Yoshiji Yamada1, Nobuyuki Hamajima, Tomoyuki Kato, Hiroji Iwata, Yoshitaka Yamamura, Masayuki Shinoda, Motokazu Suyama, Tetsuya Mitsudomi, Kazuo Tajima, Suzuno Kusakabe, Hitoshi Yoshida, Yoshiko Banno, Yukihiro Akao, Masashi Tanaka, Yoshinori Nozawa.   

Abstract

Phospholipase D plays an important role in transmembrane signaling in a variety of cell types and its activity is increased in certain cancers, suggesting that it also contributes to tumorigenesis. A C-->T transition at nucleotide 1814 of the human phospholipase D(2) gene, which results in a Thr-->Ile substitution at amino acid 577, was noted in the GenBank database.
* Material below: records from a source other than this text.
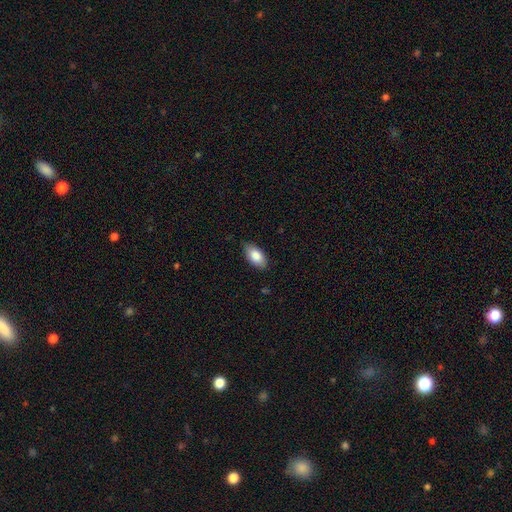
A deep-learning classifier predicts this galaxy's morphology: Smooth or featured? smooth (85%)
How rounded? in between (93%)
Merging? none (85%)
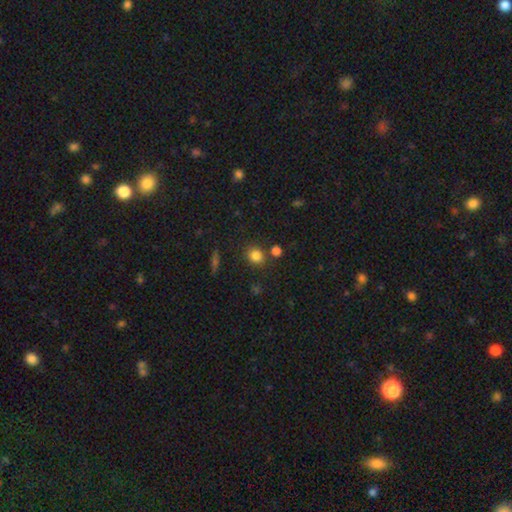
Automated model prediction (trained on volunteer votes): Smooth or featured?
  - smooth: 82% *
  - star or artifact: 12%
  - featured or disk: 6%
How rounded?
  - round: 70% *
  - in between: 29%
  - cigar-shaped: 1%
Merging?
  - none: 76% *
  - minor disturbance: 10%
  - merger: 10%
  - major disturbance: 3%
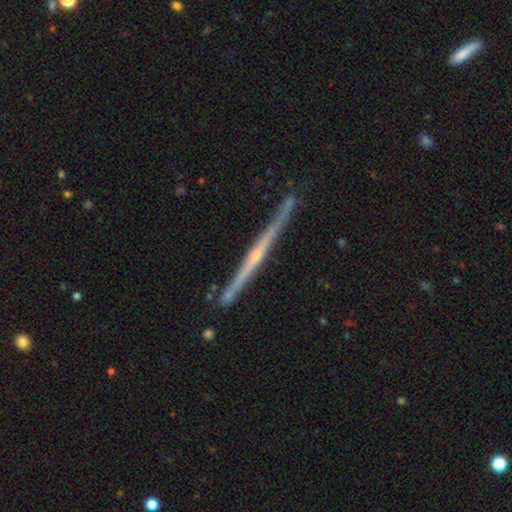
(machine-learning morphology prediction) Smooth or featured? Predicted: featured or disk (p=0.83). Edge-on disk? Predicted: yes (p=0.98). Edge-on bulge? Predicted: rounded (p=0.61). Merging? Predicted: none (p=0.86).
The relationship of this polymorphism to the prevalence of cancer of the esophagus, stomach, colon-rectum, lung, and breast in Japanese was investigated in a case-control study. The genotype of the phospholipase D(2) gene was determined by the polymerase chain reaction with confronting two-pair primers. Multivariate logistic regression analysis with adjustment for age, gender, and smoking status revealed that the frequency of the T allele of the 1814C-->T polymorphism was significantly higher in individuals with colorectal cancer than in controls. A significant association of the polymorphism with the prevalence of colorectal cancer was found in analyses assuming either dominant (TT+CT vs. CC) or additive (CT vs. CC) effects of the T allele, but the T allele was not associated with the prevalence of esophageal, gastric, lung, or breast cancer. The activities of phospholipase D in cell lysates or membrane fractions did not differ between cells transfected with cDNAs encoding the Thr-577 or Ile-577 variants of phospholipase D(2). These results suggest that the phospholipase D(2) gene is a susceptibility locus for colorectal cancer in Japanese individuals, although a functional effect of the 1814C-->T (Thr577Ile) polymorphism was not detected.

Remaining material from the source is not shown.